На следующий день после великого ответа Бейкера Бреккенриджу в Палате представителей была произнесена еще одна примечательная речь — примечательная прежде всего тем, что она предвосхищала эмансипацию и, появившись так вскоре после Булл-Раска, казалось, подчеркивала новое направление в политической мысли как результат того военного поражения. Она касалась Закона о конфискации, и произнес ее Таддеус Стивенс. Он сказал:
«Если мы оправданы в отъеме собственности у врага на войне, когда вы спасли угнетенный народ от угнетения этого врага, по какому принципу международного права, по какому принципу филантропии вы можете вернуть их в то рабство, от которого вы их освободили, и снова заклепать цепи, которые вы однажды разорвали? Это позор для партии, которая выступает за это. Это против принципа международного права. Это против каждого принципа филантропии. Я, со своей стороны, никогда не уклонюсь от того, чтобы сказать, когда эти рабы будут однажды завоеваны нами: "Идите и будьте свободны". Упаси меня Бог когда-либо согласиться с тем, чтобы их снова вернули их хозяевам! Я не утверждаю, что эта война ведется ради этой цели. Спросите тех, кто начал войну, какова ее цель. Не спрашивайте нас. *** Наша цель — покорить мятежников».
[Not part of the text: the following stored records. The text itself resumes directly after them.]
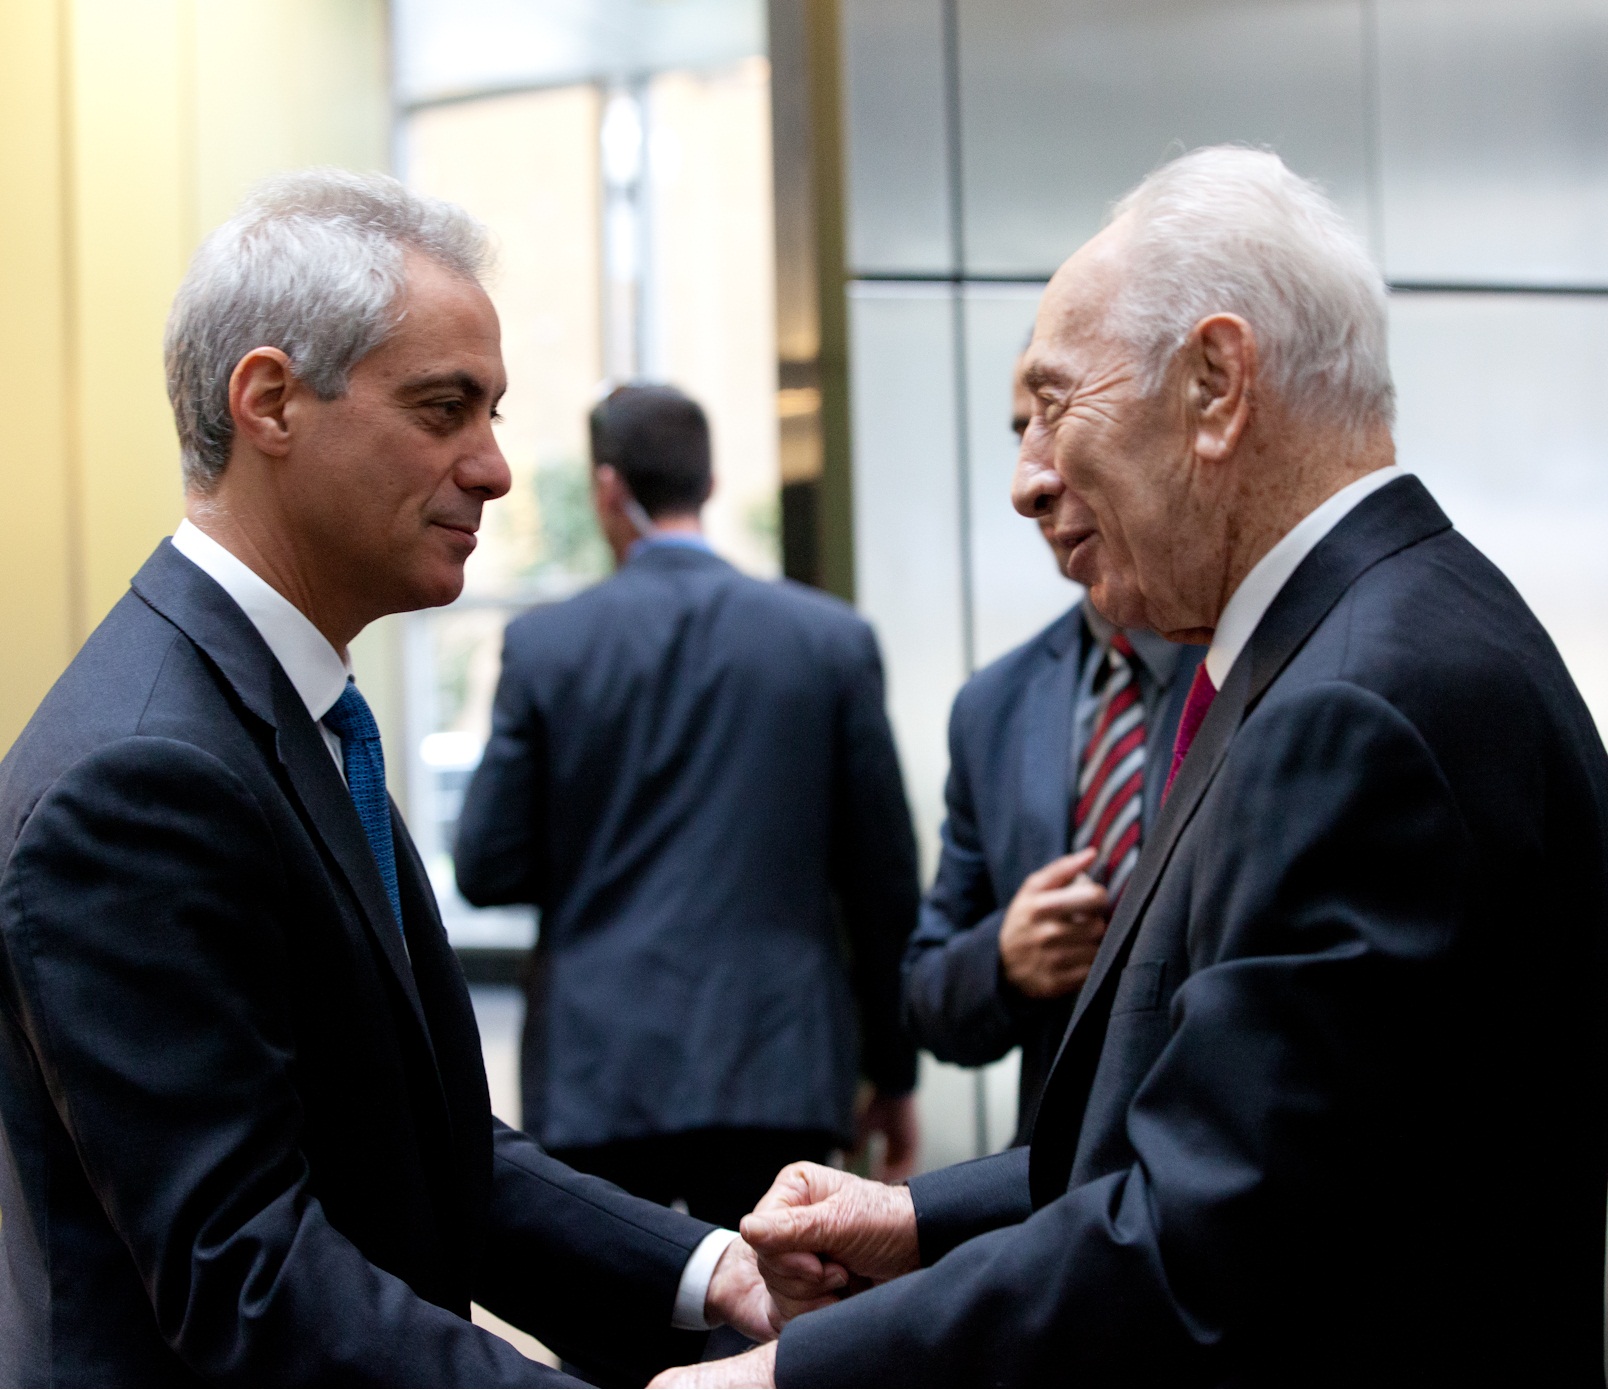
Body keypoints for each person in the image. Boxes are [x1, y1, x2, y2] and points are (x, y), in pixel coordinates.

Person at [659, 146, 1608, 1387]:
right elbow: (1247, 1138)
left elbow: (1205, 1247)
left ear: (1216, 385)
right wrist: (918, 1220)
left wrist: (792, 1372)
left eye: (1054, 405)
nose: (1026, 479)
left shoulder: (1355, 706)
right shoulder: (1374, 632)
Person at [0, 171, 782, 1387]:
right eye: (443, 408)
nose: (495, 469)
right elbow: (250, 1276)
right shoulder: (145, 775)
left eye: (494, 413)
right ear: (268, 402)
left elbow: (410, 1140)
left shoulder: (278, 709)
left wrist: (701, 1269)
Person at [454, 382, 921, 1231]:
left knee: (612, 1349)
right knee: (777, 1336)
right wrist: (893, 1073)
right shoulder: (827, 641)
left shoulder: (547, 648)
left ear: (607, 489)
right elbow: (882, 882)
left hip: (598, 1072)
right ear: (707, 483)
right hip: (778, 1062)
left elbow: (487, 867)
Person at [902, 355, 1203, 1144]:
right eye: (1017, 434)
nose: (1030, 482)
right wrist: (1004, 960)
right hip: (1052, 1193)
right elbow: (927, 996)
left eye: (1059, 425)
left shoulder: (1257, 665)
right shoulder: (993, 708)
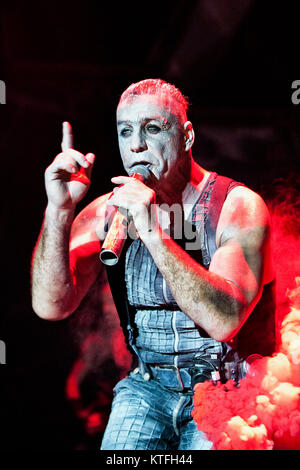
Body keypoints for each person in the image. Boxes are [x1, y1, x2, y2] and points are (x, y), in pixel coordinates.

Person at [31, 78, 275, 450]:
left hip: (231, 389)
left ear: (187, 137)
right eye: (125, 131)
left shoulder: (236, 206)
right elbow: (50, 306)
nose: (136, 145)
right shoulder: (108, 211)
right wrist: (59, 209)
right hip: (148, 389)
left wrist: (153, 233)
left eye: (152, 128)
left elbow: (224, 320)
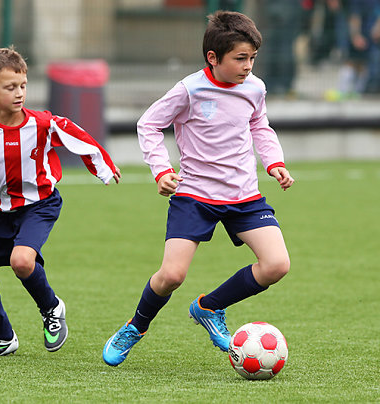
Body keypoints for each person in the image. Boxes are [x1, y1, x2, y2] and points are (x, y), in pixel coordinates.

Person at [103, 10, 294, 367]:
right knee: (172, 275)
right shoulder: (189, 89)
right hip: (195, 196)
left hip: (244, 195)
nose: (248, 66)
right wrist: (161, 170)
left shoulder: (255, 88)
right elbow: (148, 124)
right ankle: (135, 326)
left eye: (252, 58)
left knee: (276, 264)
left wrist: (275, 162)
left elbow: (259, 126)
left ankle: (209, 306)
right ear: (213, 57)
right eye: (240, 58)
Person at [0, 47, 121, 357]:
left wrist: (103, 166)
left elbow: (78, 136)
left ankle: (52, 309)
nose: (19, 93)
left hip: (40, 205)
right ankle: (3, 337)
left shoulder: (41, 123)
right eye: (10, 87)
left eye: (23, 85)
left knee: (22, 261)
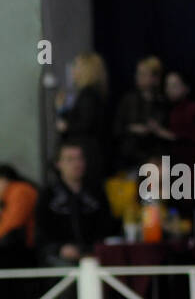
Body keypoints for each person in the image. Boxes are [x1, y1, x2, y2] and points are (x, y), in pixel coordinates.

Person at [36, 142, 117, 266]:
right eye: (70, 159)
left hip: (94, 254)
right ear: (58, 164)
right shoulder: (48, 195)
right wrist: (59, 249)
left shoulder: (96, 192)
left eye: (80, 158)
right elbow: (42, 233)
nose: (76, 164)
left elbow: (106, 226)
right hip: (60, 256)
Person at [55, 52, 110, 189]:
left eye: (76, 66)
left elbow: (85, 124)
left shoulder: (88, 95)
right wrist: (62, 111)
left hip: (85, 154)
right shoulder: (93, 94)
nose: (73, 71)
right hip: (88, 152)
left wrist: (66, 127)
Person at [112, 55, 167, 172]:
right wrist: (132, 129)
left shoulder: (163, 102)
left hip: (156, 161)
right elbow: (116, 129)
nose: (138, 78)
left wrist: (157, 130)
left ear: (155, 78)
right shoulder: (128, 100)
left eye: (143, 74)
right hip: (130, 159)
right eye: (138, 74)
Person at [153, 70, 195, 168]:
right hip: (168, 166)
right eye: (167, 86)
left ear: (186, 87)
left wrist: (167, 134)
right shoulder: (164, 110)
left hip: (191, 166)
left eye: (175, 85)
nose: (169, 89)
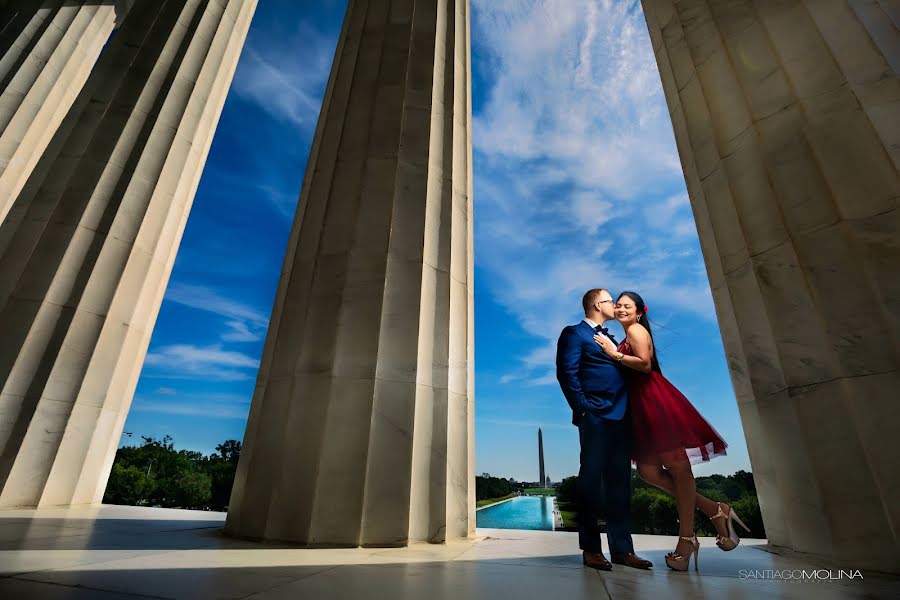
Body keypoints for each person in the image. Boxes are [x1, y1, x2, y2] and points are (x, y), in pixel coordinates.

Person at [593, 291, 750, 572]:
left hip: (654, 403)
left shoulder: (637, 330)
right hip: (640, 407)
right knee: (648, 472)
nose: (620, 308)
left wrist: (613, 353)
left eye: (627, 305)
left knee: (678, 467)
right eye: (617, 304)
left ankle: (687, 539)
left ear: (640, 312)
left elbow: (644, 365)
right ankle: (715, 510)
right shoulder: (628, 334)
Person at [556, 288, 652, 571]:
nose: (616, 306)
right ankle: (591, 550)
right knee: (590, 482)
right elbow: (566, 372)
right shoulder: (574, 333)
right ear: (598, 304)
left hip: (621, 417)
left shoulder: (612, 339)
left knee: (620, 484)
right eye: (611, 301)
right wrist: (583, 407)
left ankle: (623, 550)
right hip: (595, 416)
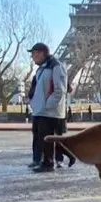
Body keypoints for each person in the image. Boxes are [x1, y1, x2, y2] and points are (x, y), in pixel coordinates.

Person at [28, 42, 67, 173]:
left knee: (48, 138)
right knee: (41, 139)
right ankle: (45, 161)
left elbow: (59, 89)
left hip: (49, 112)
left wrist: (47, 105)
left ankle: (49, 163)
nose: (33, 57)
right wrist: (34, 103)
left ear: (42, 54)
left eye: (35, 54)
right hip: (41, 110)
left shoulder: (56, 67)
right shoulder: (42, 68)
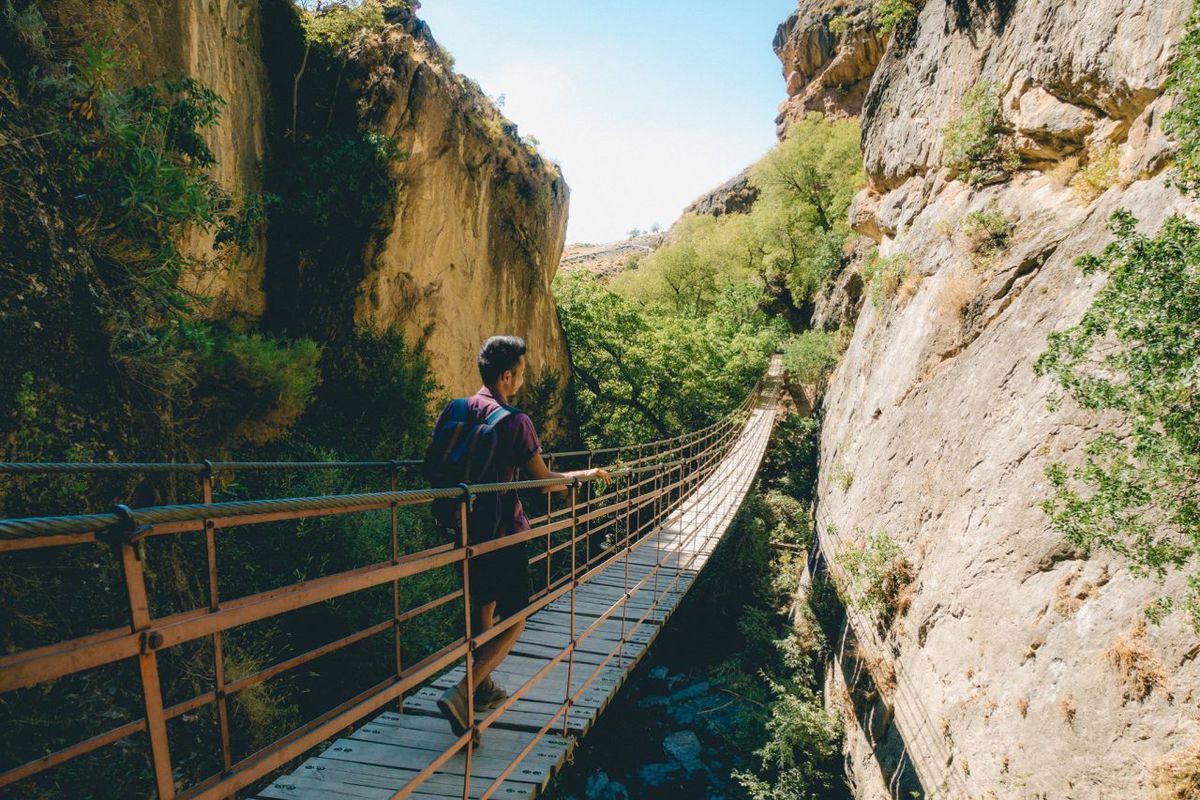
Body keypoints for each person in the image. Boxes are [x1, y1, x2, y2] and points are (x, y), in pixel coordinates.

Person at [432, 335, 610, 745]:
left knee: (485, 606)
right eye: (521, 374)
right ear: (507, 376)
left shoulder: (455, 408)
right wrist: (582, 477)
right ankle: (463, 690)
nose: (522, 381)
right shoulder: (515, 421)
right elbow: (544, 483)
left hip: (463, 530)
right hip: (504, 535)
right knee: (516, 615)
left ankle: (481, 688)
«Но, — продолжал он, — говорят, что если мы выставим это условие, они никогда не подчинятся — что мы не сможем их покорить — что они позволят истребить себя и всю их страну превратить в пустыню. Сэр, война в худшем случае есть тяжелая вещь, а гражданская война — пуще любой другой; но если они используют этот язык и придется прибегнуть к средствам, которые они предложили; если вся их страна должна быть опустошена и превращена в пустыню ради спасения этого Униона от разрушения, то пусть будет так. Я предпочел бы, сэр, свести их до состояния, при котором вся их страна будет заселена заново ватагой свободных людей, чем видеть, как они осуществляют уничтожение этого народа через наше посредство. Я не утверждаю, что настало время прибегать к таким средствам, и я не знаю, когда это время настанет; но я никогда не боюсь выражать свои чувства. Для меня это вопрос не политики, а вопрос принципа».
«Если эта война затянется надолго и будет кровопролитной, я не верю, что свободные люди Севера будут стоять в стороне и смотреть, как мятежники с оружием в руках тысячами и десятками тысяч истребляют их сыновей, братьев и соседей, и воздерживаться от призыва к своим врагам быть нашими друзьями и помогать нам в их покорении; я лично, если она затянется и будет иметь упомянутые последствия, буду готов поддержать это, пусть это приводит в ужас джентльмена из Нью-Йорка (мистера Дивена) или кого-либо еще. Такова моя доктрина, и такова будет доктрина всего свободного народа Севера до того, как минует два года, если эта война продолжится».